Arena rock rattled the rafters in the seventies and eighties. These concerts were the reason teens such as myself were warned that we would go deaf “listening to that crap!”
Arena rock wasn’t so much about a genre but a style that sounded best in huge halls. Screaming guitars and power ballads along with the rump-shaking drum solos had a home.
Then, the commercialism of MTV beckoned and some of the highest selling arena rockers of all time lost their touch. These bands sold out to fit the mold instead of staying true to their roots, recording hit records that long-time fans didn’t recognize.
My first arena concert was REO Speedwagon at the Ohio Center in Columbus in March of 1983. I can still remember the encore of “Ridin’ the Storm Out” like it was yesterday. School dances and skating parties echoed with the sounds of Foreigner and Heart.
And each of these groups recorded an album in the eighties that would satisfy the MTV generation, but leave me asking “Is that really them?”
In 1980, Hi Infidelity was REO’s first number one album. Just a few years later, REO Speedwagon choked with “Can’t Fight This Feeling” from their 1984 album Wheel’s Are Turnin’. Was it the popularity of “Keep on Lovin’ You” from Hi Infidelity that turned REO Speedwagon into balladeers?

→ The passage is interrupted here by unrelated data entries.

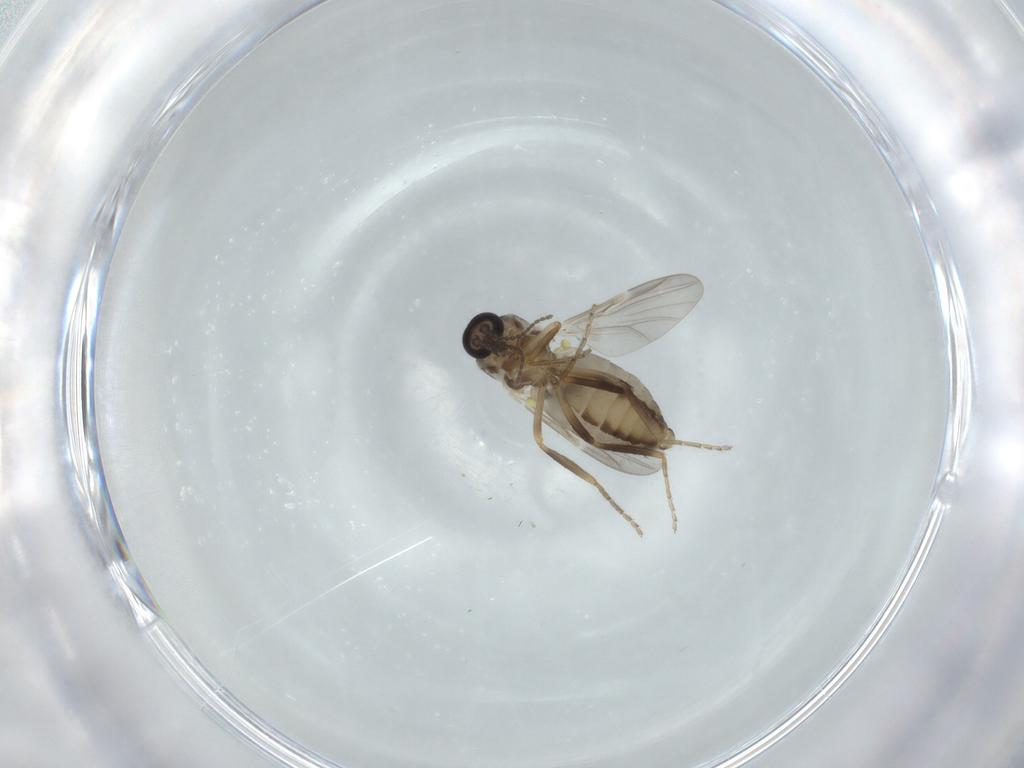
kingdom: Animalia
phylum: Arthropoda
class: Insecta
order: Diptera
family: Ceratopogonidae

These songs don’t even come close to the power ballad status of “Time for Me to Fly” from 1978’s You Can Tune A Piano But You Can’t Tuna Fish. This classic power ballad came in the middle of sets including “Roll With the Changes” and “Keep Pushin'”. The obligatory Gary Richrath guitar solo in the middle of the new ballads seemed an afterthought.
If “Can’t Fight This Feeling” wasn’t enough evidence that REO Speedwagon had lost their seventies arena rock star status, 1987’s “In My Dreams” sealed their fate.
Foreigner eased into the MTV age with their gospel-tinged “I Want to Know What Love Is” from Agent Provocateur, released in late 1984. While the video was one of the biggest MTV hits of 1985 and the single was at the top of the charts, album sales were much lower than the previous 4 or even their debut album Foreigner.
There is a school of thought that 1981’s “Waiting for a Girl Like You” from the Mutt Lange-produced 4 could have been the downturn. Foreigner primarily stayed true to arena rock star form with the rest of the album, including “Urgent” and “Jukebox Hero”, so a single power balled was accepted and forgiven.
While there it is virtually impossible to not recognize Ann Wilson’s powerful vocals, Heart’s self-titled 1985 album was NOT Dreamboat Annie or Little Queen.
“What About Love”, “These Dreams” and “Never” all featured Nancy Wilson’s unequaled guitar skills and Ann’s inimitable voice, but they all sounded like the hits being pumped out by every eighties hair band.
In the arena rock era, Ann and Nancy Wilson were selling out arenas with the “big boys” with the power of hits such as “Barracuda”, “Magic Man” and “Crazy on You”.
On the Heart official website, Ann Wilson states “We were definitely making a devil’s bargain in the Eighties…it did allow us to transit over a period when we could have fallen into a black hole. But we wouldn’t want to go back there and make any more music we don’t feel totally connected to.”
I’m glad to know I’m not the only one who feels that way.